If you get Glamour magazine, open it immediately. If you don’t, go to CVS and buy a copy. This month’s issue features an article written by actress Anna Chlumsky entitled “The Actress and the Soldier”. It is a must read for any military significant other struggling with the military lifestyle, making a risky career move or connecting with “civilian” friends about your experience. Anna Chlumsky currently stars in the (hilarious) show Veep and also starred in the movie My Girl. In her article, Anna discusses her experiences as a military girlfriend, fiancée and wife. I want to talk about why this is important but first, here is some background on her situation.
Anna Chlumsky’s Glamour magazine article
Anna met her now husband, Shaun So, at the University of Chicago. Shaun enlisted in the Army Reserve after graduating from college. Of his decision to join the military, leaving Anna as a military girlfriend, she writes “scared as I was, our relationship had been built on support for each other. I would never hold him back from anything he wanted to pursue, and I expected he’d do the same for me.” At the same time, Anna decided to re-enter show business after a multiyear break working more “traditional” 9-5 jobs. They both took relationship and career risks at the same time.
Anna writes that visiting Shaun during his training was fun as they mastered long distance and enjoyed exploring where he was stationed. However, she writes, Shaun eventually began to deploy. “If long distance dating is a sport,” she writes, “deployment is the X Games.”
Anna Chlumsky and Shaun So
I find Anna’s reaction to her new military situation to be the most pertinent of all for military significant others who find themselves in an ambitious, privileged, hard-working world. She emailed her friends asking for support. She writes, “Most young people in a city like New York have no idea what to do with an email like that. My friends helped the best way they knew how: supporting my newly reawakened career as an actress and making sure I socialized with plenty of bar nights, coffees and dancing.”

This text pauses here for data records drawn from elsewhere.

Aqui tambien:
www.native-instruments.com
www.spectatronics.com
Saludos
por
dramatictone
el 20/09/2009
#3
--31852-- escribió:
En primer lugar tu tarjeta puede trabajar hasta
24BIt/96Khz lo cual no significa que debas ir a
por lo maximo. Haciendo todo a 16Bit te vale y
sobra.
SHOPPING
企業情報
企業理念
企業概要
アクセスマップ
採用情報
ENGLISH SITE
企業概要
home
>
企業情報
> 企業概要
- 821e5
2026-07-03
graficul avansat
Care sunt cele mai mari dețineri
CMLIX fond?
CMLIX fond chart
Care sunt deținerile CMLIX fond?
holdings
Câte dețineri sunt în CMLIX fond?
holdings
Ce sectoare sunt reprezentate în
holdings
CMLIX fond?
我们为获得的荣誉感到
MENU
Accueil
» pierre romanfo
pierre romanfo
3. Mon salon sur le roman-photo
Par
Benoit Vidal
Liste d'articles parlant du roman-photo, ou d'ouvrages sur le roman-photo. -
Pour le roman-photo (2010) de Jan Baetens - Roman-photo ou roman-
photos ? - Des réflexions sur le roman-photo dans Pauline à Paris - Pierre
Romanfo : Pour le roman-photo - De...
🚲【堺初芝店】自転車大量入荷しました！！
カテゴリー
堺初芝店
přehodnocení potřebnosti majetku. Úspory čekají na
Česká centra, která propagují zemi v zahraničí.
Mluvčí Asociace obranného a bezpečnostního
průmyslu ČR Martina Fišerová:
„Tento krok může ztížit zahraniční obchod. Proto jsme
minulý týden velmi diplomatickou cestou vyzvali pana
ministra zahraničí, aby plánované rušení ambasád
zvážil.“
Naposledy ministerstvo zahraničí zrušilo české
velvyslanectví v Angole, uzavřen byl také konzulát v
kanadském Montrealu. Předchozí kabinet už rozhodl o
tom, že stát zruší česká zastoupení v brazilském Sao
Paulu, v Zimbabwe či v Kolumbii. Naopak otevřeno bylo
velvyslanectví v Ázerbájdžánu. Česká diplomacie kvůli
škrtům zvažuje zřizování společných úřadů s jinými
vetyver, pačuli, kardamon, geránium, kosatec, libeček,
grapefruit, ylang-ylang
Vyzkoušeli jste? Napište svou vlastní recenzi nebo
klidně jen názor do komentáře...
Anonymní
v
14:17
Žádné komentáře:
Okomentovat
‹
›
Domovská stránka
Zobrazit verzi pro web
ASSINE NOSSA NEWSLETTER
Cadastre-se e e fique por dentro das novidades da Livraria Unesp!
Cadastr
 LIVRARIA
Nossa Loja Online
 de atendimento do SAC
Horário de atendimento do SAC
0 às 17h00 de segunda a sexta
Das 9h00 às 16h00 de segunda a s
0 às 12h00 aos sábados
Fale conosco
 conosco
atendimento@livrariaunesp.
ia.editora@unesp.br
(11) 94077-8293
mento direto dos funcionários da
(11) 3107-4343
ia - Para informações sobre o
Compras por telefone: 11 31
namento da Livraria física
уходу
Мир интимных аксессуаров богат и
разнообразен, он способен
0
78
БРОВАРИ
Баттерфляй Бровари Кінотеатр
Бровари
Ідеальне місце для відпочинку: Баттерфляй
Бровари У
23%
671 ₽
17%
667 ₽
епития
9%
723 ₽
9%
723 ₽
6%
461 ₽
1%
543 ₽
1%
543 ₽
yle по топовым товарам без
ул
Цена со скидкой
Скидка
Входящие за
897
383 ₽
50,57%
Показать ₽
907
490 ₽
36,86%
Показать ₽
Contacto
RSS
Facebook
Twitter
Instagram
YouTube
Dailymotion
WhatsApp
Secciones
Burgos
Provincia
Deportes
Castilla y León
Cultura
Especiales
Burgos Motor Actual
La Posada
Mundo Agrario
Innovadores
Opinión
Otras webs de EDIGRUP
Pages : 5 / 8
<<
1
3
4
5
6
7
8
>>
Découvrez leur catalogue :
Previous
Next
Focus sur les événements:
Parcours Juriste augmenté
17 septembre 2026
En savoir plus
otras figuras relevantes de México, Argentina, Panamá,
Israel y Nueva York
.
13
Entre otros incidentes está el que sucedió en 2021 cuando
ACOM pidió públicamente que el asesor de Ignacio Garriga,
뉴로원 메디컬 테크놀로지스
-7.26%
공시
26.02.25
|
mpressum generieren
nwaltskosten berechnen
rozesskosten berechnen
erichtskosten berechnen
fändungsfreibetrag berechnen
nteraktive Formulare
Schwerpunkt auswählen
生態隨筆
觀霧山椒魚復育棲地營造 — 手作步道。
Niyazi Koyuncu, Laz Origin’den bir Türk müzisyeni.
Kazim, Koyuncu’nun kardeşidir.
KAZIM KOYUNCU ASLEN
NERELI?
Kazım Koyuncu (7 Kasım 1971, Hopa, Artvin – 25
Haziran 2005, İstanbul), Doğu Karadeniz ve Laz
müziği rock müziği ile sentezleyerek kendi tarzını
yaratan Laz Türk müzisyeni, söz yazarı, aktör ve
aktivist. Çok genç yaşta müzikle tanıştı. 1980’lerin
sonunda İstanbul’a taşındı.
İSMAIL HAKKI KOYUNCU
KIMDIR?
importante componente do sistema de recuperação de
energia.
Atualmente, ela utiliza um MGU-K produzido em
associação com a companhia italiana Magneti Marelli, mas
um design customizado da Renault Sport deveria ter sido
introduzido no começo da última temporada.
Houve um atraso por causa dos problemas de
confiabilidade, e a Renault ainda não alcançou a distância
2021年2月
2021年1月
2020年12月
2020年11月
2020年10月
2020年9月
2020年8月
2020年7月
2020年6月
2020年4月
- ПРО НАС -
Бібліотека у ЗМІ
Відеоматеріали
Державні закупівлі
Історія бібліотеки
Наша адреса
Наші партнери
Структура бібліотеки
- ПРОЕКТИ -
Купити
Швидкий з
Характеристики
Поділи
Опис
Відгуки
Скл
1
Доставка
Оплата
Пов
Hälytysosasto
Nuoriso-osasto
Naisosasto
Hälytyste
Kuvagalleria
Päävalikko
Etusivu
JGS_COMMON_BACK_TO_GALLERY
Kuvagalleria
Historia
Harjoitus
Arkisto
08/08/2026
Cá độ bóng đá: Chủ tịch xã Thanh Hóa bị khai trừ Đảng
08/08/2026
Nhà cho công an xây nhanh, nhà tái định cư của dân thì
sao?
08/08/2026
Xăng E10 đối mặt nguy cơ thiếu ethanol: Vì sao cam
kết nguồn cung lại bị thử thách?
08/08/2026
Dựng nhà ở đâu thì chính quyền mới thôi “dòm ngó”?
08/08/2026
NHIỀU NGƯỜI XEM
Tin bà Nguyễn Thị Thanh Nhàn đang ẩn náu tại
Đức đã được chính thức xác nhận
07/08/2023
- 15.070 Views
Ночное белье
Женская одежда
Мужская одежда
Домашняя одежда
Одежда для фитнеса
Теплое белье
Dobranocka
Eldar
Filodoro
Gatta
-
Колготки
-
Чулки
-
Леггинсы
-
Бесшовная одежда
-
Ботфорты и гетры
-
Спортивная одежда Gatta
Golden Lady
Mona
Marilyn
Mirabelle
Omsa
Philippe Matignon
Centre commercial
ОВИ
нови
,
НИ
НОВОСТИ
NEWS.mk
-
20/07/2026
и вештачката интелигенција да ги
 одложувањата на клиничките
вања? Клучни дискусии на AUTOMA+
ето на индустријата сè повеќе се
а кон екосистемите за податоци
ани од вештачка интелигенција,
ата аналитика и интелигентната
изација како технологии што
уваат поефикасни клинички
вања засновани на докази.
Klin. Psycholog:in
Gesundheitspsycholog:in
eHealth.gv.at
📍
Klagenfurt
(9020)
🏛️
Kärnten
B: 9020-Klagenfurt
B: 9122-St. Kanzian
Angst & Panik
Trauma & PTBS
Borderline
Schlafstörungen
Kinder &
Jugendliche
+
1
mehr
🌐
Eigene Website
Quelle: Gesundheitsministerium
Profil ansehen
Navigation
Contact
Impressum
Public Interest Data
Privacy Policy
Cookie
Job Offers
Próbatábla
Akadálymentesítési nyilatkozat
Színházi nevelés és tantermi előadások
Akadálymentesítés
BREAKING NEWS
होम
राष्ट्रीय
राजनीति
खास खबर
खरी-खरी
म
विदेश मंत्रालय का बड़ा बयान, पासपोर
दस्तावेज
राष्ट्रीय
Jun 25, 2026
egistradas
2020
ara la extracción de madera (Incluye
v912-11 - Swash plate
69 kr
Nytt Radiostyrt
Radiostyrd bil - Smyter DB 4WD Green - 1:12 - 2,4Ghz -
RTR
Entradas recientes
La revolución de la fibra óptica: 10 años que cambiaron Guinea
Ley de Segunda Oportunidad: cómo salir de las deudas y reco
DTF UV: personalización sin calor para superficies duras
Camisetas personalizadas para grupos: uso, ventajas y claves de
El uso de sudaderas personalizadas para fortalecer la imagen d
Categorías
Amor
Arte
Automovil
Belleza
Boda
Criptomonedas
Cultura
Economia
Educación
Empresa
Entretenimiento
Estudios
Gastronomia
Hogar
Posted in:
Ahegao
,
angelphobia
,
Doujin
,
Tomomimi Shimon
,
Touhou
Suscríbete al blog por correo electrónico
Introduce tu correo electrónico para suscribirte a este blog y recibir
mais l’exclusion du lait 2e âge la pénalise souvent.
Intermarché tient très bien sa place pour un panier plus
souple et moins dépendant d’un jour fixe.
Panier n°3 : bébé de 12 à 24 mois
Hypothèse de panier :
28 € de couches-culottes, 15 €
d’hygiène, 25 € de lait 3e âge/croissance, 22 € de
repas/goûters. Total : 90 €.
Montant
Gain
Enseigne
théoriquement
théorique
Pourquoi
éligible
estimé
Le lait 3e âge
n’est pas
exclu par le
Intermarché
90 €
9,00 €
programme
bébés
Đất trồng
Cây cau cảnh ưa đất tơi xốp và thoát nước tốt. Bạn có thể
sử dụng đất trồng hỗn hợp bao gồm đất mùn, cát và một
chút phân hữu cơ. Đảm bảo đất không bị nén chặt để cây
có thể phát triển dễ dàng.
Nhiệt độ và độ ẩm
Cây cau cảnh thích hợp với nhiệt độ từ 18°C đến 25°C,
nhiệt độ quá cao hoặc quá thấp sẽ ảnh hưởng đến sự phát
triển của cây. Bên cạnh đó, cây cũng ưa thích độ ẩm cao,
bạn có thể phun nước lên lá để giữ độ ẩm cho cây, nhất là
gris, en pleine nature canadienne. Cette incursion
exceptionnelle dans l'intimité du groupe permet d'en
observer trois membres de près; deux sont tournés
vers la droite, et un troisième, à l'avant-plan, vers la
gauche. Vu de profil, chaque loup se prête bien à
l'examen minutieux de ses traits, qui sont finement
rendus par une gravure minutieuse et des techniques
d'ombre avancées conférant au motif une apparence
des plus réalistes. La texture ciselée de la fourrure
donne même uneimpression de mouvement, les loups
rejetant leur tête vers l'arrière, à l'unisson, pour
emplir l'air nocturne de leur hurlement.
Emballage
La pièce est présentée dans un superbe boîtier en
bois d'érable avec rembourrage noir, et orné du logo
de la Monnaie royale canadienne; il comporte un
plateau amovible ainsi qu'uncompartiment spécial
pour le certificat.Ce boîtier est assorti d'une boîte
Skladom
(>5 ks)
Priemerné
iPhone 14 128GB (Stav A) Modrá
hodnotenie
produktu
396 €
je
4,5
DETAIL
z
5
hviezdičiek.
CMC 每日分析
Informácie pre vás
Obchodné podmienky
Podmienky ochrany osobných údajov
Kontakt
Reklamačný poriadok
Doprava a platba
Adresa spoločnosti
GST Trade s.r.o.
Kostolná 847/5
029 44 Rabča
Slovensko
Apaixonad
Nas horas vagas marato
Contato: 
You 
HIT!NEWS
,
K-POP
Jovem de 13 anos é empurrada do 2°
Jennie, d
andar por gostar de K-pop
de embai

Anna Chlumsky and Julia Louis Dreyfuss in Veep
My favorite excerpt from her article touches further on the divide between civilian and military life: “But the concept of war was so foreign in our cosmopolitan world. Either people didn’t pay attention at all, or they read too much. I’d meet strangers who, upon discovering my boyfriend was in the Army, would look at me like I was living out some eighties romantic comedy, dating a guy from the wrong side of the tracks…There was a wide misconception that joining the military as only an alternative to jail—that anyone who chose to die for his country was strong-armed into it by a tyrannical and manipulative government. I’d explain that no one signs his or her name to something at gunpoint. That the military is a diverse community of individuals from all types of backgrounds. That soldiers have brains.”
Anna Chlumsky promoting Veep
Yes, yes and more yes. Where did this conception of military members and their families having no brains or having no other alternatives come from? My boyfriend in the military was valedictorian of his high school class, top 10% of his college class and an Ivy League graduate school student. I too graduated at the top of my high school class and hold an Ivy League degree. I applaud Anna Chlumsky for calling attention to some civilian mischaracterization and misunderstanding of our service members and their families. All too often in magazines, books and popular culture, we are portrayed as desperate rebels or mentally traumatized. The image of a competent, ambitious member of the military and an equally competent and ambitious significant other is one that is often hard to come by. By including this story of ambition, love and the military in their magazine, Glamour is helping not just military significant others but also civilians understand our role within the military as well as the country as a whole. To quote Ms. Chlumsky, “the military is a diverse community of individuals from all types of backgrounds” and I believe it’s time that we start propagating that image as much as possible.
P.S. Anna Chlumsky also includes an unlikely source of inspiration in her article: The Odyssey. Yes, that epic by Homer you read in high school. The faith and perseverance of Odysseus’ wife Penelope inspired her so much that she named her daughter after her. Love that scholarly military spouse advice!